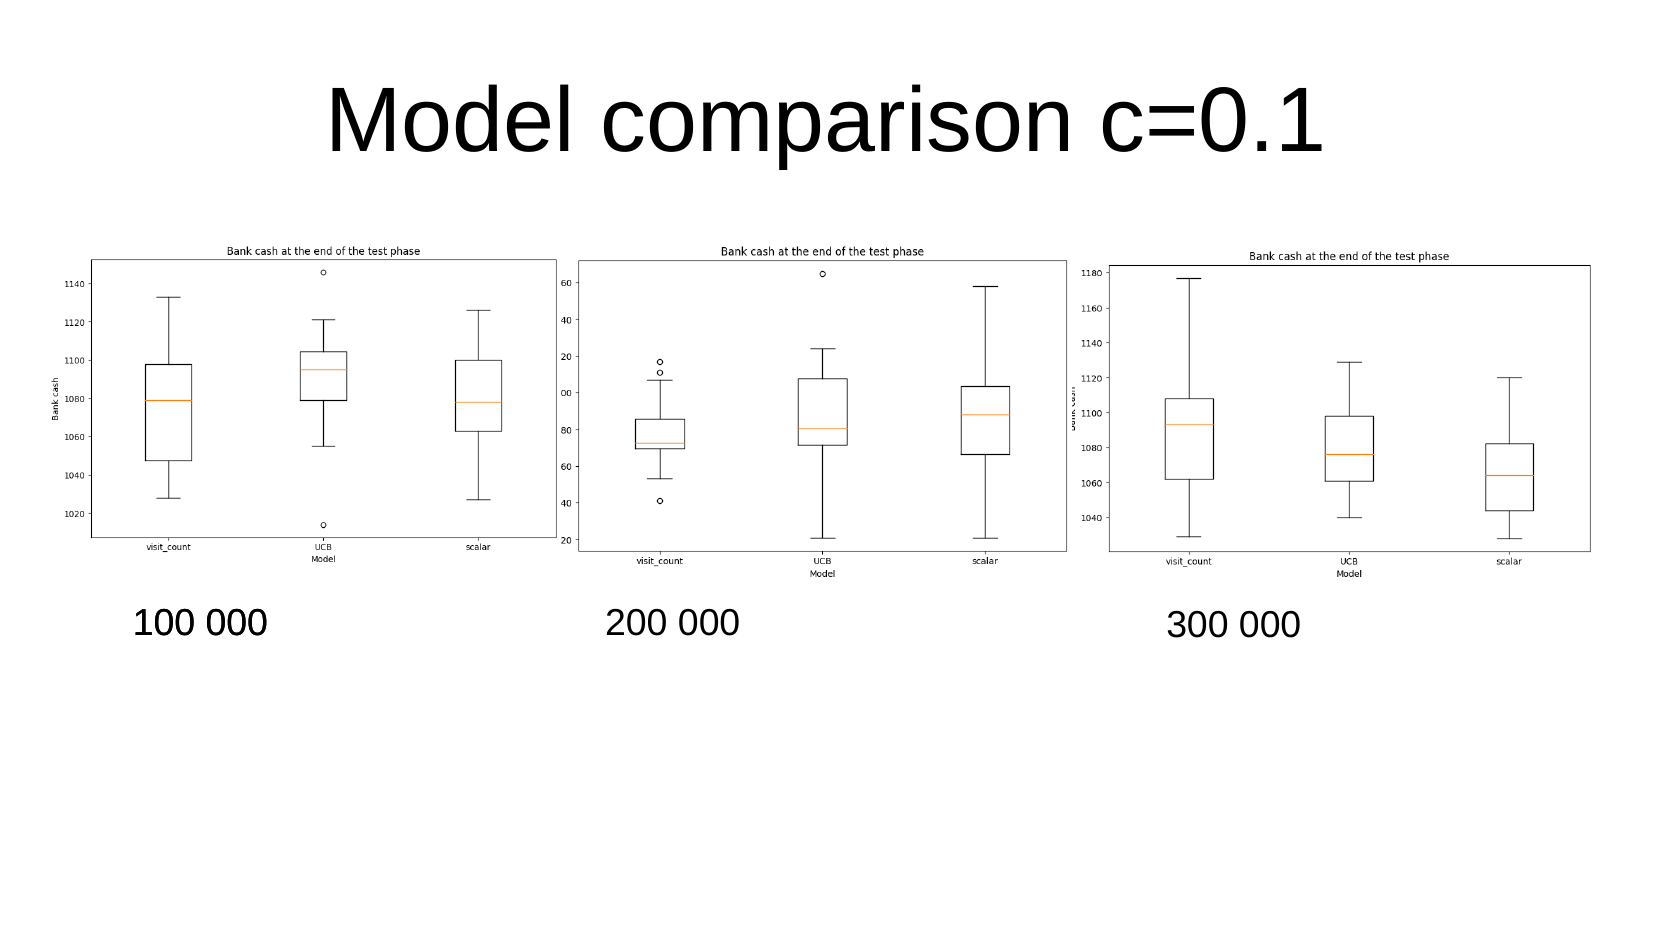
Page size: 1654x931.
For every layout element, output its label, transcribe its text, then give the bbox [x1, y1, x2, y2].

---

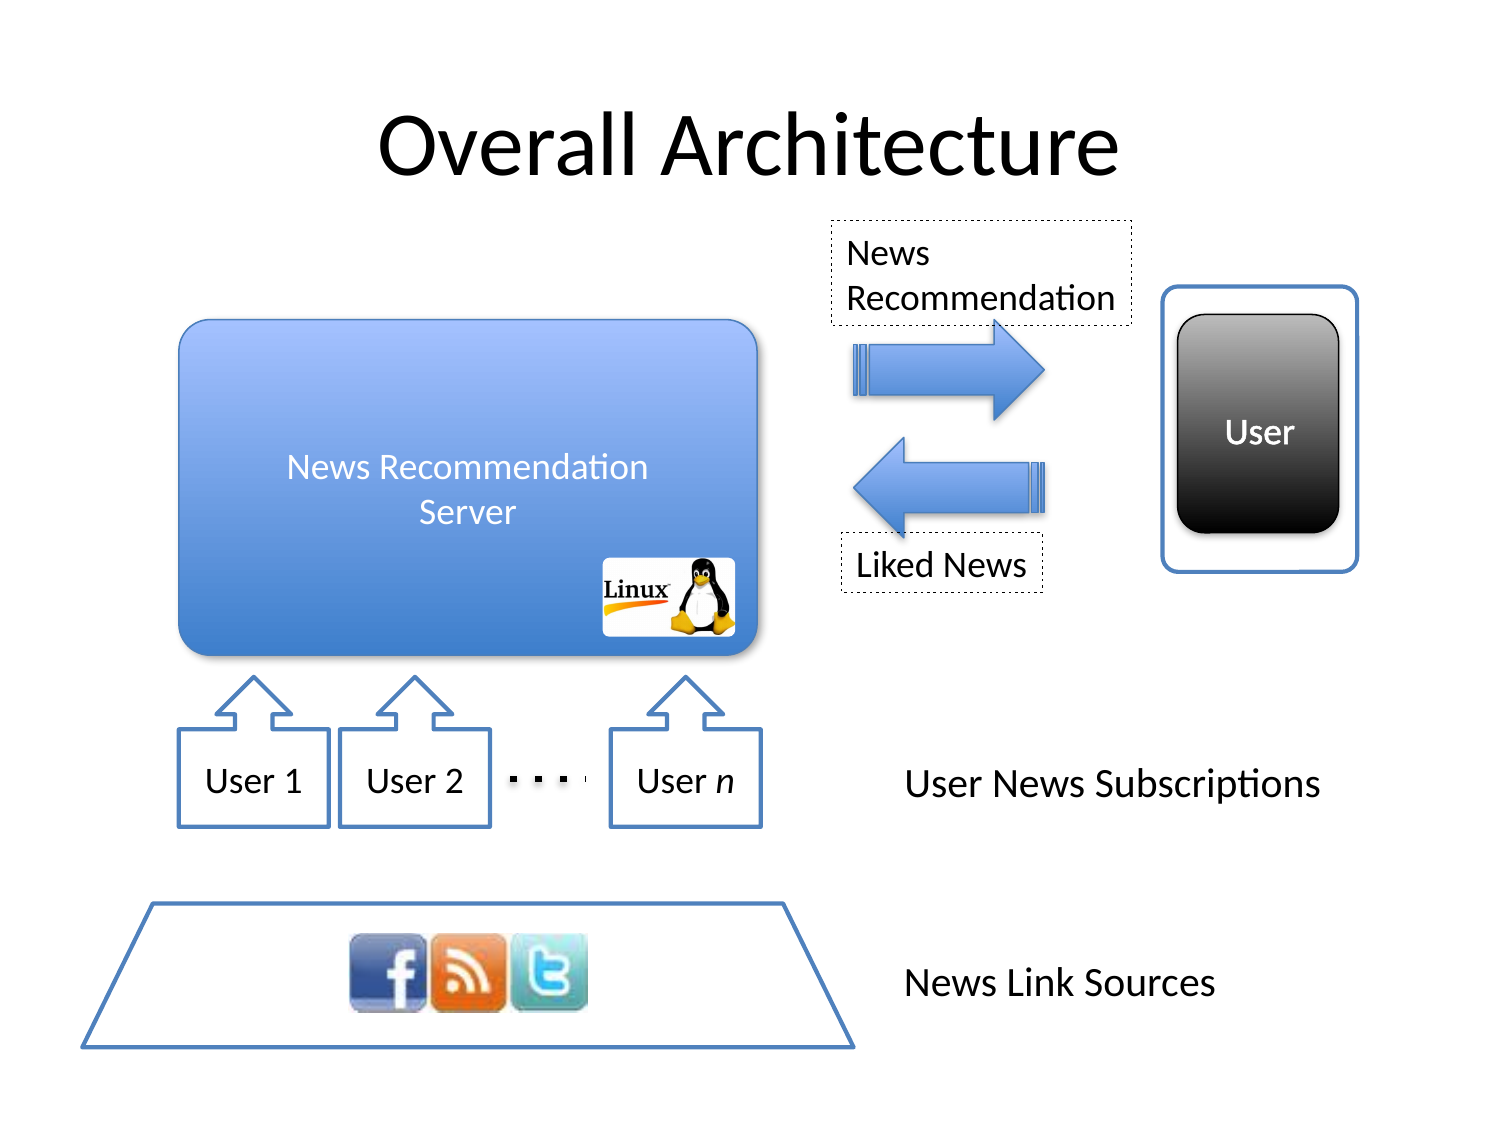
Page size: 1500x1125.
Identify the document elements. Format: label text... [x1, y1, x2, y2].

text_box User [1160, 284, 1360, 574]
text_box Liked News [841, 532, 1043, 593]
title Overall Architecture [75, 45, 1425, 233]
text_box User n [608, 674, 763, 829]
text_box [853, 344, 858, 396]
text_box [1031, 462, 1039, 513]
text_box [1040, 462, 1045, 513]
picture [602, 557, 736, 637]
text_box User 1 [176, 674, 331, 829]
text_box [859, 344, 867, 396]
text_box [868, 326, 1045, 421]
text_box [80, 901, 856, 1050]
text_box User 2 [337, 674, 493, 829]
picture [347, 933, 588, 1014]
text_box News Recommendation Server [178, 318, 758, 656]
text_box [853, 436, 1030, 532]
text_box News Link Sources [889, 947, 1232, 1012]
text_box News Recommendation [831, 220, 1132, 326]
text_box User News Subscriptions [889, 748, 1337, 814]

Task to complete
Output exactly the lines of the material above from the one containing "Page size: 1654x931." up to and including the one containing "For every layout".

Task output
Page size: 1654x931.
For every layout element, output its label, transcribe its text, then give the bbox [x1, y1, x2, y2].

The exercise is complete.